The radical Right version of these events as written up by John T. Flynn, Freda Utley, and others, was even more remote from the truth than were Budenz’s or Bentley’s versions, although it had a tremendous impact on American opinion and American relations with other countries in the years 1947-1955. This radical Right fairy tale, which is now an accepted folk myth in many groups in America, pictured the recent history of the United States, in regard to domestic reform and in foreign affairs, as a well-organized plot by extreme Left-wing elements, operating from the White House itself and controlling all the chief avenues of publicity in the United States, to destroy the American way of life, based on private enterprise, laissez faire, and isolationism, in behalf of alien ideologies of Russian Socialism and British cosmopolitanism (or internationalism). This plot, if we are to believe the myth, worked through such avenues of publicity as The New York Times and the Harold Tribune, the Christian Science Monitor and the Washington Post, the Atlantic Monthly and Harper’s Magazine and had at its core the wild-eyed and bushy-haired theoreticians of Socialist Harvard and the London School of Economics. It was determined to bring the United States into World War II on the side of England (Roosevelt's first love) and Soviet Russia (his second love) in order to destroy every finer element of American life and, as part of this consciously planned scheme, invited Japan to attack Pearl Harbor, and destroyed Chiang Kai-shek, all the while undermining America’s real strength by excessive spending and unbalanced budgets.
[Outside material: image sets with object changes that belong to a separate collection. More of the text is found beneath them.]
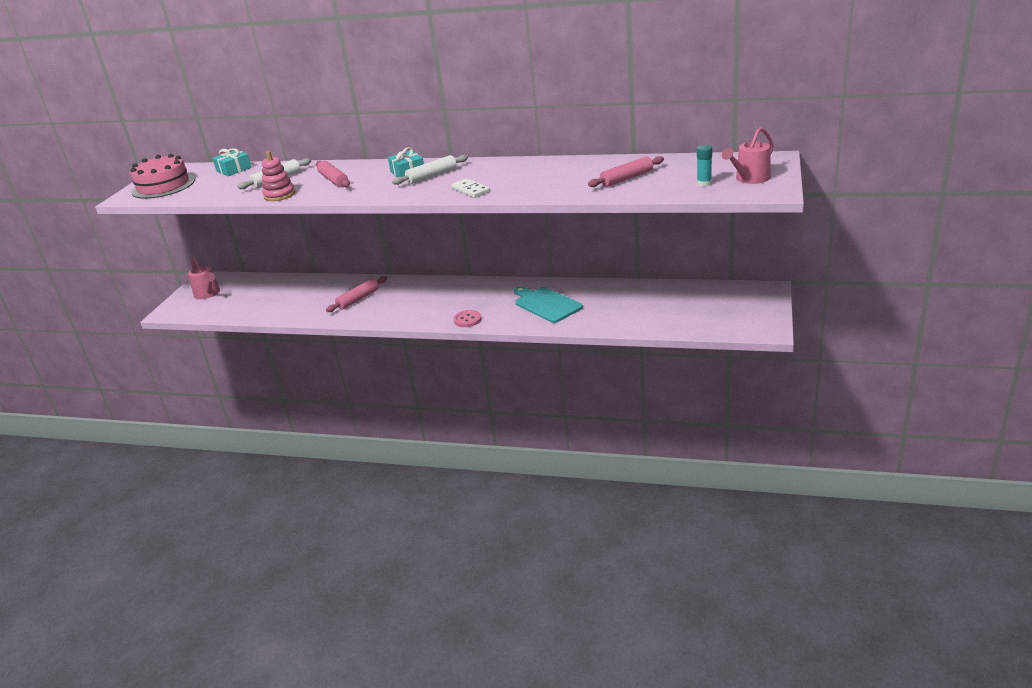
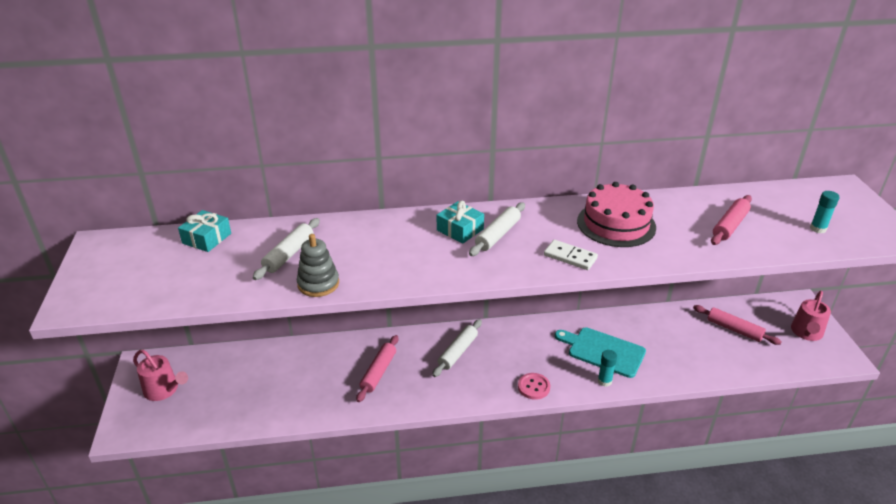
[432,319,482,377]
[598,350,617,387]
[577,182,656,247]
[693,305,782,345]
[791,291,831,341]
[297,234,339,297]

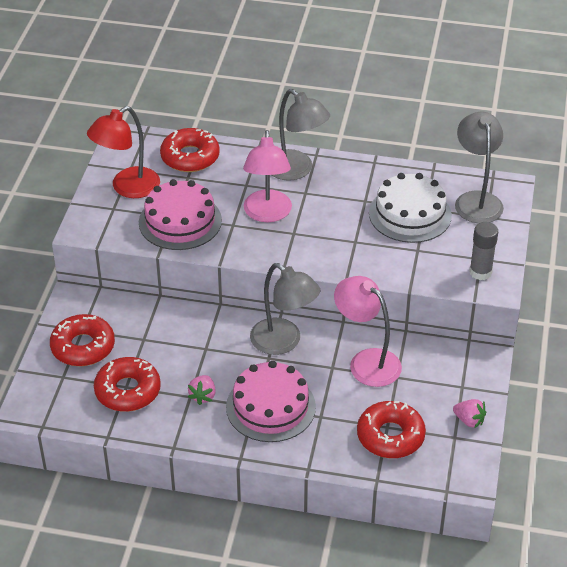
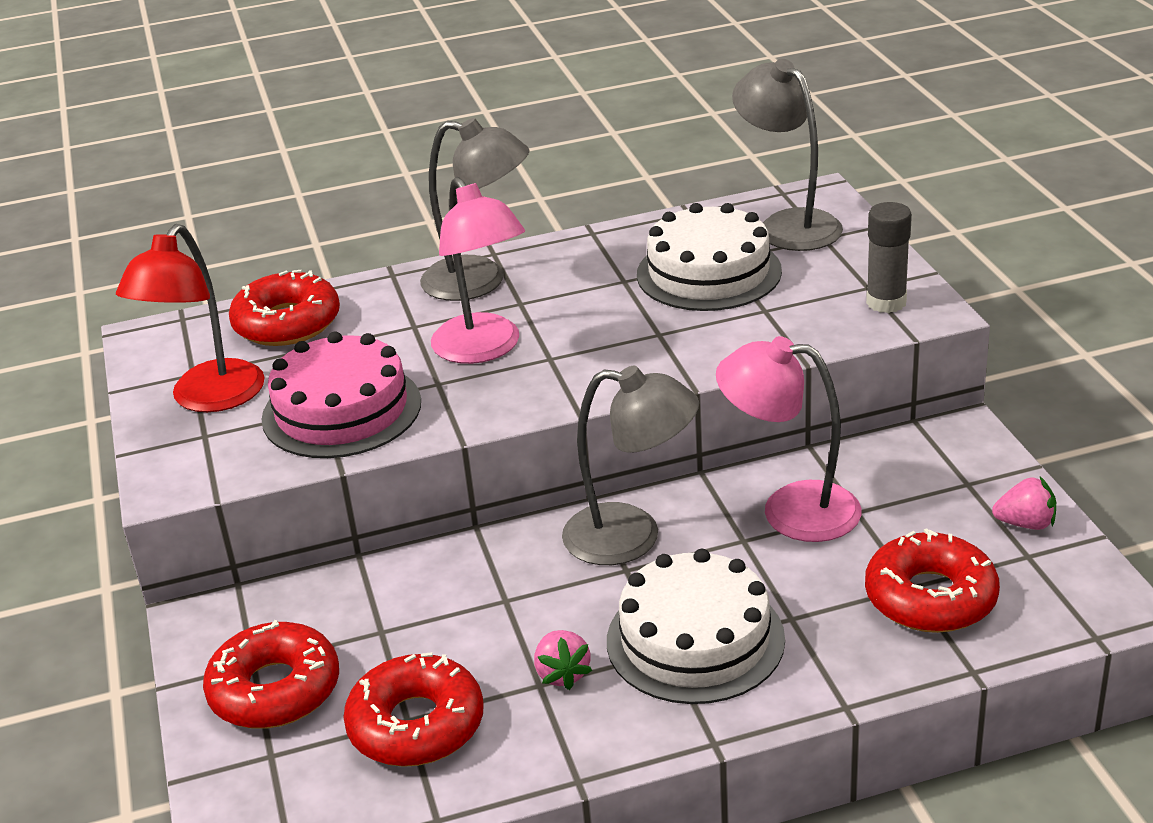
[607,549,785,704]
Carroll Quigley would later destroy the plates to Tragedy and Hope. When Quigley found out that he could not keep the radical right (VRWC) from deliberately distorting this and many other citations in Tragedy and Hope, he decided that the only way to prevent the conspiracy theorists from distorting his work was to deny them their ammunition. In so doing, his plan backfired. The radical Right, as he called them, claims to this day that the book was suppressed by the New World Order.